START Extracted information

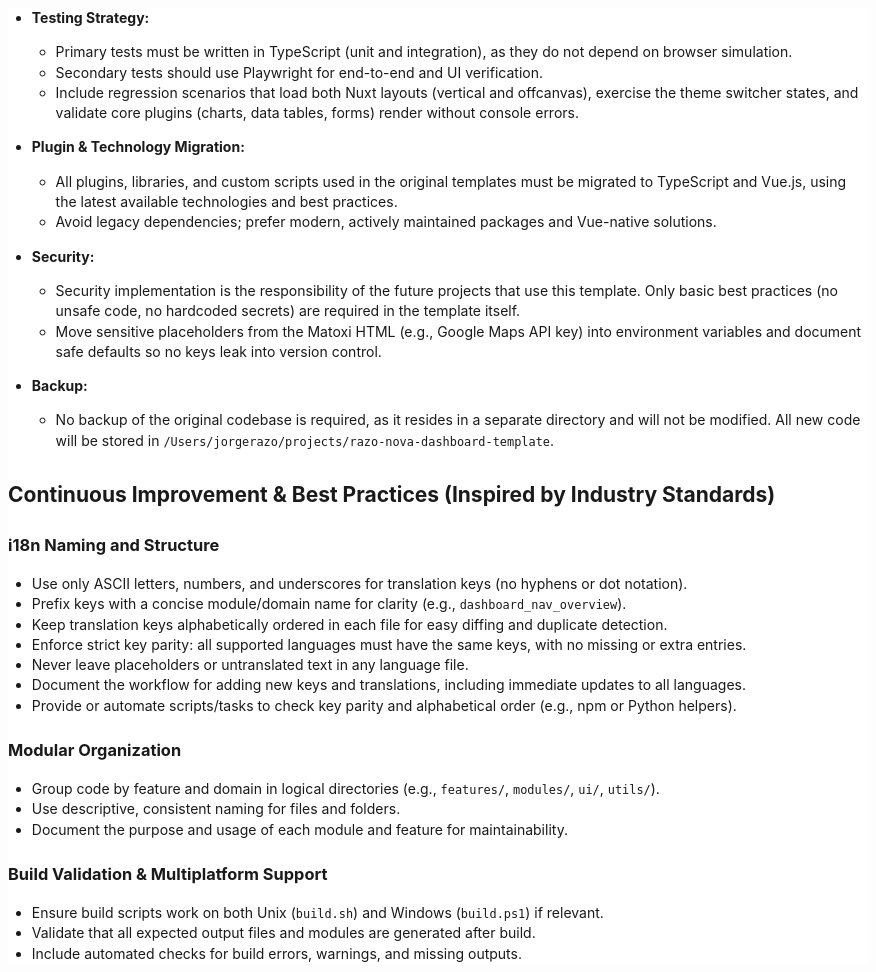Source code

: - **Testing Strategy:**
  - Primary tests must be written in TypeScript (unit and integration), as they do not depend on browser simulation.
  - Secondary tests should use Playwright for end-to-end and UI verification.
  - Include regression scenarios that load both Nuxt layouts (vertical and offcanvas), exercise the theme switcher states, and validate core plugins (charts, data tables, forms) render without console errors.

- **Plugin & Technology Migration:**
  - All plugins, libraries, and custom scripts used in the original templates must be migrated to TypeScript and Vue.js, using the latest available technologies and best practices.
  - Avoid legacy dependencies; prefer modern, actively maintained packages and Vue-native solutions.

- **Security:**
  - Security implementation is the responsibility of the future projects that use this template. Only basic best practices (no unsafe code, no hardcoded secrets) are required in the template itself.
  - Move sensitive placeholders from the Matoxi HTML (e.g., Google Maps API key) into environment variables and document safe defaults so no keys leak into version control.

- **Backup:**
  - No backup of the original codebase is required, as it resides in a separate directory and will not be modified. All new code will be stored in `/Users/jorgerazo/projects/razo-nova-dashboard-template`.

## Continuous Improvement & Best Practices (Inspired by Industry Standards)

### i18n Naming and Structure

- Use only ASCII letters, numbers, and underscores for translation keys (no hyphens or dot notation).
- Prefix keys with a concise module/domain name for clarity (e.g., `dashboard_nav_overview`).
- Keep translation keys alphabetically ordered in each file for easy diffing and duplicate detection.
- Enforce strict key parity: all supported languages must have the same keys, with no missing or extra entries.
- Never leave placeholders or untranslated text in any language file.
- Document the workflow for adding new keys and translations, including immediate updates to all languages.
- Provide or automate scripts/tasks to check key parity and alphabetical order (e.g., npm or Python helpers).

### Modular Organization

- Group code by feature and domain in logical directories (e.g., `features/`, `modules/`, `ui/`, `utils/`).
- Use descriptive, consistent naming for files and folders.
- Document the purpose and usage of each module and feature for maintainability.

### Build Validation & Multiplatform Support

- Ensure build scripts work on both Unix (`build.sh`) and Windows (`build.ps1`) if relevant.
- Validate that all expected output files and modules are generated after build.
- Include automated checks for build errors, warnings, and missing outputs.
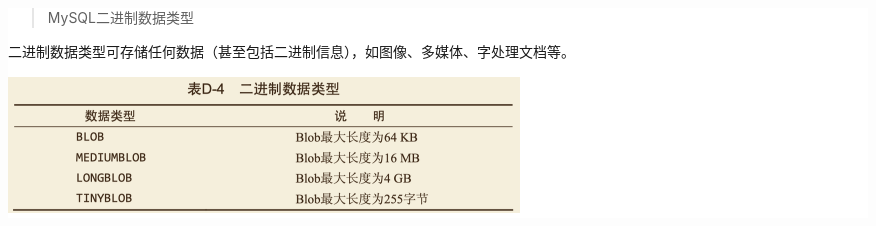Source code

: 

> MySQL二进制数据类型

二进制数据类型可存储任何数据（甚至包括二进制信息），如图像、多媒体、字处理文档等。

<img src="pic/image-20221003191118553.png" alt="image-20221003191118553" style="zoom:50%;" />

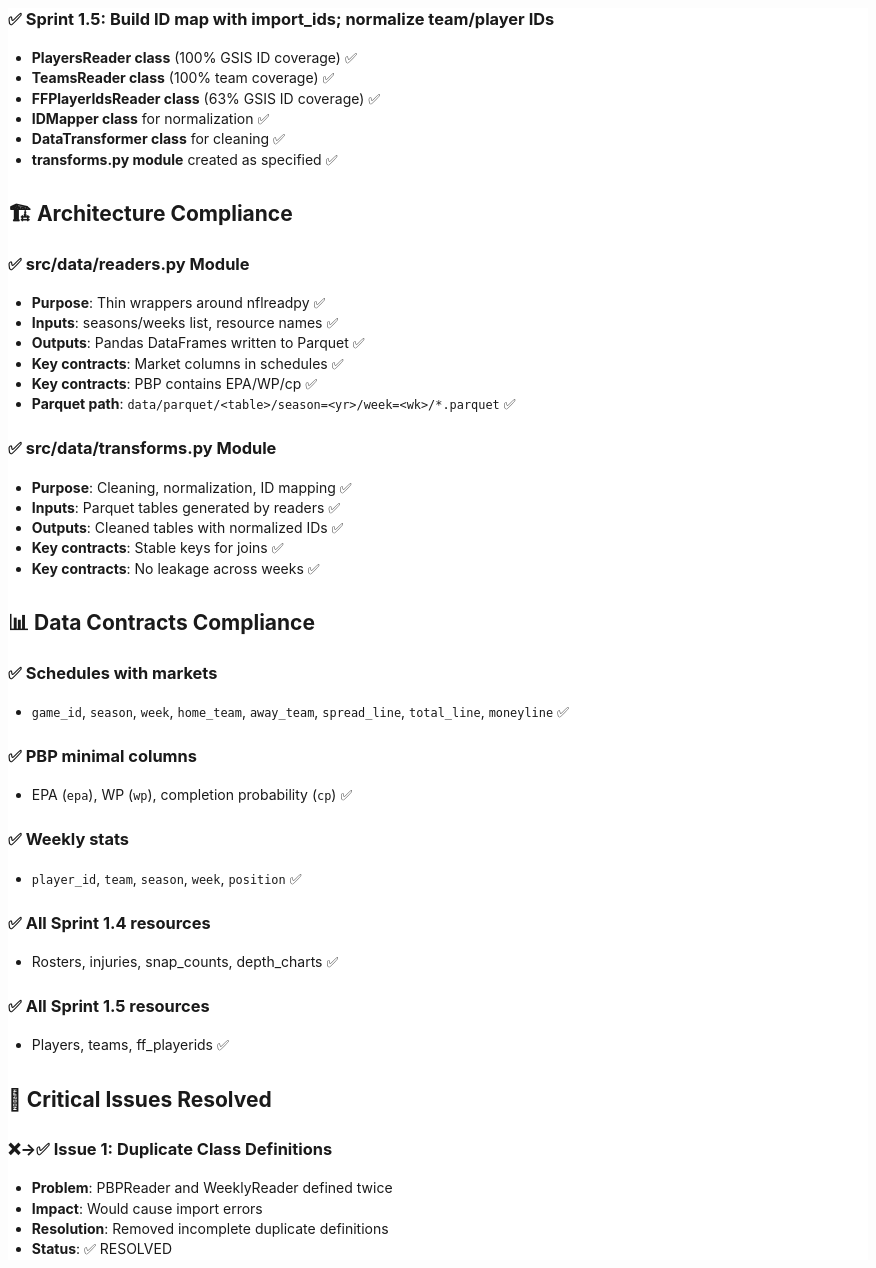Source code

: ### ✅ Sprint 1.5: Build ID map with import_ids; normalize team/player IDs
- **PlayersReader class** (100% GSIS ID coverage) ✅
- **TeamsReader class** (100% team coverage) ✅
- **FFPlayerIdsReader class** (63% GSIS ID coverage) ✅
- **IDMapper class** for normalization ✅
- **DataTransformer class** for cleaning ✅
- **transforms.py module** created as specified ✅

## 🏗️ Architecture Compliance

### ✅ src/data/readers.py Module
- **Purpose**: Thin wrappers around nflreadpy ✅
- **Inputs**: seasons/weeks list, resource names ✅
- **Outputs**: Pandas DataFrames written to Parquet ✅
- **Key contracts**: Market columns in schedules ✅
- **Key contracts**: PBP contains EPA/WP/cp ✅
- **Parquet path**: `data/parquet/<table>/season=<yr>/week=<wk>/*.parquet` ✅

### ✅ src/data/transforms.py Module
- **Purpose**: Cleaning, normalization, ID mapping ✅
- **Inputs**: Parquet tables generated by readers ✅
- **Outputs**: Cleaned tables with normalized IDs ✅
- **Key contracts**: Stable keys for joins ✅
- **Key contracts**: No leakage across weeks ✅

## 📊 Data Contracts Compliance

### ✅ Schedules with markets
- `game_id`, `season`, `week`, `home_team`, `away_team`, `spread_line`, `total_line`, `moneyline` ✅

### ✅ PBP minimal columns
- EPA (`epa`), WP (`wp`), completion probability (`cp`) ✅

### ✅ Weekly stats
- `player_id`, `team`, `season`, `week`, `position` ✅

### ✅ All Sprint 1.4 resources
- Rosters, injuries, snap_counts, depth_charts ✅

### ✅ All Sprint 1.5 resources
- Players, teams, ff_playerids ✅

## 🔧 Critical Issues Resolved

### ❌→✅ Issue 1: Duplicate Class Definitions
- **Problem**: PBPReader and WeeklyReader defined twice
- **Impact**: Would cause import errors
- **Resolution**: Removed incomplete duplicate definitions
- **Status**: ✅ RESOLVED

END Extracted information

▶ **Activity**
Render the stretch of the listing from the line containing "## Continuous Improvement" through the line containing "### i18n Naming and Structure" as a Markdown table with the columns Index and Line, numbering each row and omitting blank lines.

▶ **Solution to this task**
| Index | Line |
|---|---|
| 1 | ## Continuous Improvement & Best Practices (Inspired by Industry Standards) |
| 2 | ### i18n Naming and Structure |